En días como estos que vivimos ahora, cuesta no dejarse arrastrar
por ese manto de sensiblería oficial que parece tener que usarse para todo,
desde la necesidad (nos dicen) de entonar un íntimo mea culpa por permitirnos
no recordar más a menudo a TODOS los demás hasta para esconder bajo un baño de
espíritu de solidaridad popular lo que no es sino incompetencia de los poderes
públicos en la atención de sus obligaciones sociales.
No siempre ha sido así. Con respeto hacia diferentes
creencias religiosas, la Navidad (la Pascua de Navidad, que se decía) era la época
en que casa por casa se compartía todo (particularmente las carencias, que eran
muchas) por todos, en unas fechas que iban más allá del significado religioso
del Nacimiento del Niño como dogma. ¿A santo de qué, si no, que se cantaran
villancicos como aquel de “En el Portal de Belén / han entrado los ratones / y
al bueno de San José /le han roído los calzones” sin que nadie pensara en falta
de respeto o irreverencia? O que la chiquillería, ante el pesebre de la
parroquia, y ante la mirada beatífica del cura, entonara a voz en grito: “Esta noche
nace el Ni-i-i-iño / y es mentira, que no-o-o-o nace; / que esto es una ceremo-o-o-onia
/que todos los a-a-años se hace” sin que nadie pensara en herejía ni anatema,
sino en una expresión popular de crítica por la diferencia entre el recuerdo de
la simpleza del Misterio y el boato de la jerarquía.
Pero el país fue cambiando y, contrariamente a lo que ocurre
ahora, que crece el PIB del país en paralelo
a la tasa de pobreza, la clase media se fue fortaleciendo y la gestión
comercial descubrió el impacto del crecimiento del consumo, con lo que el
slogan de unos grandes almacenes patrios (hoy desaparecidos) hizo furo y caló
en la sociedad de entonces: “Practique la elegancia social del regalo”, Y de ahí
al paulatino acabose actual, un paso. Lo
que manda es el consumo, hasta el punto de que sacrifican los sacrosantos
horarios comerciales, y no el sentido religioso de estos días (para no buscar
líos metafísicos, se promociona con igual intensidad la compra de regalos con
excusa laica –Papá Noel- o religiosa –los Reyes Magos-), y las entrañables fiestas de hace años se convierten
en un frenesí de compras, pese a que los datos estadísticos certifiquen que no
llega al 20 % de la población la que percibe una mejora económica (proclamas
gubernamentales aparte).

******

Ejercicios propuestos:
(a) En el texto sobre la Navidad, ¿qué eslogan de unos grandes almacenes caló en la sociedad de entonces?
(b) Resume en dos oraciones el texto sobre la Navidad.
(c) Prosigue el texto sobre la Navidad a partir del punto en que termina.

Registros enumerados:
******

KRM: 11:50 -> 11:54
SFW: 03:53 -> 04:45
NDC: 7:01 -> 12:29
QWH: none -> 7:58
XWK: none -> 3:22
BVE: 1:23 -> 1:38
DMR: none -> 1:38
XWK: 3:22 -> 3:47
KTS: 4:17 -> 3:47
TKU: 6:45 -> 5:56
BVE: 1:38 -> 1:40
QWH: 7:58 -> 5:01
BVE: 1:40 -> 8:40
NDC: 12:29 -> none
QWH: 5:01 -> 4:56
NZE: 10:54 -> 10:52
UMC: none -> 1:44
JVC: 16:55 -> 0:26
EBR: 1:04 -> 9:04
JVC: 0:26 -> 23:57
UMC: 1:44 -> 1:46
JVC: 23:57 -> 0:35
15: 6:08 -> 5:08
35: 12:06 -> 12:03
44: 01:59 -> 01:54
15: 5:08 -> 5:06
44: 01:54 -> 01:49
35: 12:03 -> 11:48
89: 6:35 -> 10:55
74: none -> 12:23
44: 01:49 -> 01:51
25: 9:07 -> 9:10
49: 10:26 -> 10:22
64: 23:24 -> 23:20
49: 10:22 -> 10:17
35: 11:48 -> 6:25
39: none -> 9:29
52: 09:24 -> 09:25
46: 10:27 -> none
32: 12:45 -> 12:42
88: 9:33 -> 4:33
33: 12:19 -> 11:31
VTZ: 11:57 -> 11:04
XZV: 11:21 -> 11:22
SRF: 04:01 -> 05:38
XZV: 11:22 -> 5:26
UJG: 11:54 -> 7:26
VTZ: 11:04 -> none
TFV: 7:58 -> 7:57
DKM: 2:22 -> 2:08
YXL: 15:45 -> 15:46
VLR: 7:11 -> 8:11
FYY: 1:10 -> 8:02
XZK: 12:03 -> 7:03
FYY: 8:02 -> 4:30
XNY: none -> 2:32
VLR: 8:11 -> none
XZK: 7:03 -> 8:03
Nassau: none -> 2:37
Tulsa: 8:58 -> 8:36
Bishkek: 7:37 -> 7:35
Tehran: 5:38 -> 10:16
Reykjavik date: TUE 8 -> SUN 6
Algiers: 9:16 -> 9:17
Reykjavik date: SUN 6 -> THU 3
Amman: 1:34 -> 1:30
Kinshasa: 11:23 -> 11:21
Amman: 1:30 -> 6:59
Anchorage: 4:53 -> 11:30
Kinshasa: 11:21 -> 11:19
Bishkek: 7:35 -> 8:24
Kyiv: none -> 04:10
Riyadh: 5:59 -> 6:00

******

Soluciones:
(a) «Practique la elegancia social del regalo».

(b) El texto critica la sensiblería oficial de hoy, que oculta bajo un espíritu de solidaridad popular la incompetencia de los poderes públicos, y recuerda que antes la Navidad era una época en que se compartía todo, en especial las carencias, y en que se cantaban villancicos populares que criticaban el boato de la jerarquía. Al fortalecerse la clase media y crecer el consumo, las fiestas se han convertido en un frenesí de compras, aunque no llega al 20 % la población que percibe una mejora económica.

(c)
La otra cara de la moneda de estas subrepticias imposiciones
sociales es la de conseguir crear cierto malestar íntimo porque lo de “las
personas de bien” (y si no lo haces, no lo eres) es felicitar a todo hijo de
vecino, en un acto de obligado buenismo igualitario, sea quien sea el receptor de
la felicitación, y haciéndote crecer una monstruosa mala conciencia si te
rebelas. Pues me rebelo: me cuesta desearle felicidad, así sin más, al farmacéutico
que exige cobrar 40.000 euros por un tratamiento para la hepatitis C que a él le
cuesta 100 euros; o al que ha esquilmado los ahorros de una vida a gente
mediante engaños con determinados productos bancarios; o a quienes muestran
cruel insensibilidad hacia quienes sólo pretenden enterrar dignamente a sus
familiares, asesinados por un régimen político que se resiste a acabar; o a… ¿para
qué seguir?
Acudamos, pues, al trasfondo religioso de estas fechas y
hagamos votos por que cada uno tenga la Navidad que se merece o, dicho de otra forma,
felicitemos de corazón, sin distinguir credos, a los hombres y mujeres de buena
voluntad. Y sólo a ellos/as.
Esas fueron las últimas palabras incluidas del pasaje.